• [指示] 吹奏楽演奏会についての文章から、月と日まで示された日付をすべて書き出してください。

• [本文抜粋]

──────────

地下1階から地上4階までの開放的な吹き抜けが印象的な池袋キャンパスのA館。東京音楽大学の創立100周年を記念して建造された巨大な学び舎に、管打楽器専攻生による爽やかなサウンドが鳴り響きました。

2022年2月27日(日)東京音楽大学 池袋キャンパス A館ロビーにて開催した『吹奏楽演奏会』をレポートします。

従来の吹奏楽演奏会を延期に

東京音楽大学付属高等学校の吹奏楽演奏会は、本校の管打楽器専攻生のために用意された授業「吹奏楽S」が、毎年11月に池袋キャンパス A館ホールにて開催している演奏会です。クラシカルな楽曲の吹奏楽編曲版と、西洋の昔懐かしいポピュラー音楽が中心となってプログラムが構成されており、高いエンターテイメント性が魅力です。

しかし今年度は、新型コロナウィルス感染症デルタ株の劇的な広がりを受けて2021年7月12日から9月30日まで緊急事態宣言が発令されたことにより、秋学期の吹奏楽S授業を従来の形式で開講することができず、充分な練習が行えなかったため、吹奏楽演奏会を延期することにしました。

延期において最大の問題となったのが、演奏会場です。本学では多くの演奏会場を保有していますが、延期で開催が可能な時期は、音楽大学特有の実技試験が各会場で実施されている頃。また新学生寮のための工事等に伴い、普段の授業を行っているJスタジオも使用できない状況でした。箱を用意できずに吹奏楽Sの担当教員が途方にくれていると、ある教職員からこのようなアイディアが。

「A館のロビーでやりませんか?」

吹奏楽Sの担当教員には、安堵と困惑が一度に押し寄せ、それらは結果的に引きつったように表情に浮かび上がりました。

──────────

• [抽出データ]
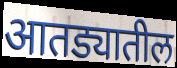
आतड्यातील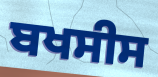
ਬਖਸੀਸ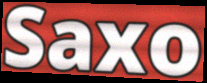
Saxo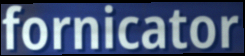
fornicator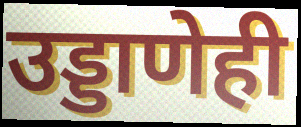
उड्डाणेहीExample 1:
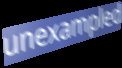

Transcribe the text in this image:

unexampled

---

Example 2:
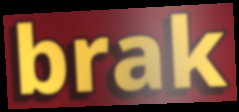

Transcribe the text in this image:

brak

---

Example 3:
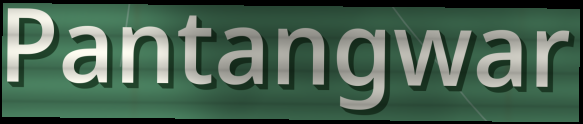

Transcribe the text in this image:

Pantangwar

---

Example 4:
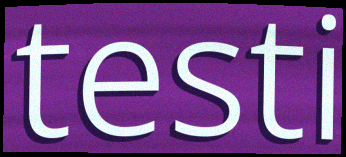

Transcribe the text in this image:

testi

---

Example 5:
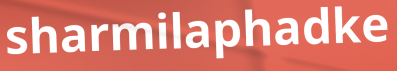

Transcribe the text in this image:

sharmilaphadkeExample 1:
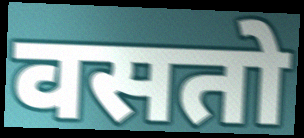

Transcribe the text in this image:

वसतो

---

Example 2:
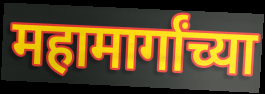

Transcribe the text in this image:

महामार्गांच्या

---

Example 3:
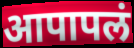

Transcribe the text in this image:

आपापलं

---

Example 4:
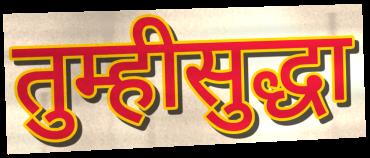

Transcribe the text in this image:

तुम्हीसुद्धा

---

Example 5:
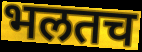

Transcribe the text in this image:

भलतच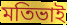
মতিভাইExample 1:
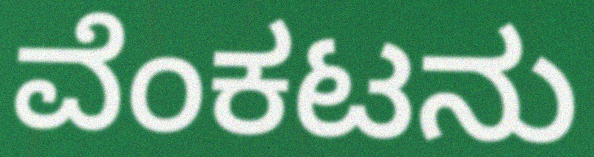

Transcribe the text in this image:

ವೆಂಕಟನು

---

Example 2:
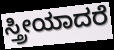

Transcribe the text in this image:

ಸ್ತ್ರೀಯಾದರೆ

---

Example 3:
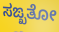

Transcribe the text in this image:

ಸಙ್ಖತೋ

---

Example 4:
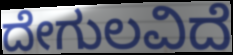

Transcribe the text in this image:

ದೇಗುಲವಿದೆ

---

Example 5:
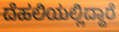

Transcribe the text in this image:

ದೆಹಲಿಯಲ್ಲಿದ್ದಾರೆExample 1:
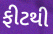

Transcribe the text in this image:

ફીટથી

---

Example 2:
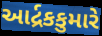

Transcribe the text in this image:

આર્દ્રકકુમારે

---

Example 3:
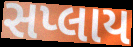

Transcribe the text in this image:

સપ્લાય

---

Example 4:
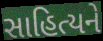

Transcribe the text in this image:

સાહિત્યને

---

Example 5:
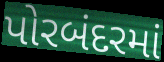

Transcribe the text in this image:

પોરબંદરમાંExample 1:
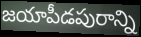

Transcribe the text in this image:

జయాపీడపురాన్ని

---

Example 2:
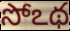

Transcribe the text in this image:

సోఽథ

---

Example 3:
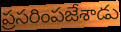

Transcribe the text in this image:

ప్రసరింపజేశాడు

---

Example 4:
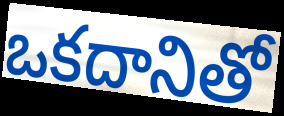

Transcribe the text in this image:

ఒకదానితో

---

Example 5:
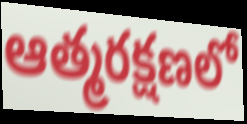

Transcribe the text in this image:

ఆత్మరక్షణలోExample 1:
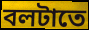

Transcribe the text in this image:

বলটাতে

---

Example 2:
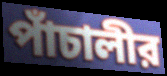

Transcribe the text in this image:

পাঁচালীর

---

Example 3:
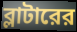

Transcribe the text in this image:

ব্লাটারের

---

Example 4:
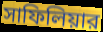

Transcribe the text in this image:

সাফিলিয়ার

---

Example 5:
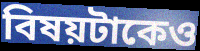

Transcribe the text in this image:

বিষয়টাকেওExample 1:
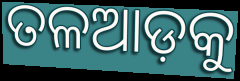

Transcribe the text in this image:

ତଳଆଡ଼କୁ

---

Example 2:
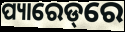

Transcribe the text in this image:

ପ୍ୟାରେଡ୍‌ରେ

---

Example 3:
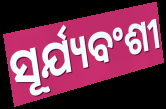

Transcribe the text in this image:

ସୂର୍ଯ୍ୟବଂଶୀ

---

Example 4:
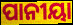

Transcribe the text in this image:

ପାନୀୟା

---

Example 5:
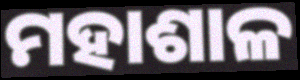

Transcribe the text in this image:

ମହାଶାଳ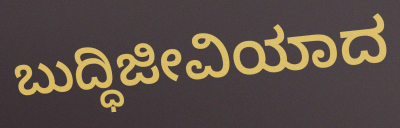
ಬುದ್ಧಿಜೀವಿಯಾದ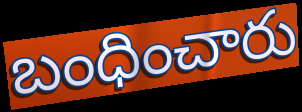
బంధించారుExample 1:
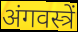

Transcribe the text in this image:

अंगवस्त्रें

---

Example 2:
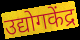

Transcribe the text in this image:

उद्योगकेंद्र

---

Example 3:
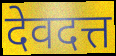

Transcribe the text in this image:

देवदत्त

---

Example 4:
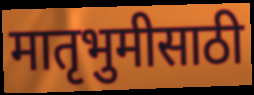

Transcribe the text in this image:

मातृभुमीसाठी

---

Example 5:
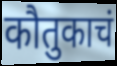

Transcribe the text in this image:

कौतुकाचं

──────────

• [結果]
- 2022年2月27日(日)
- 2021年7月12日
- 9月30日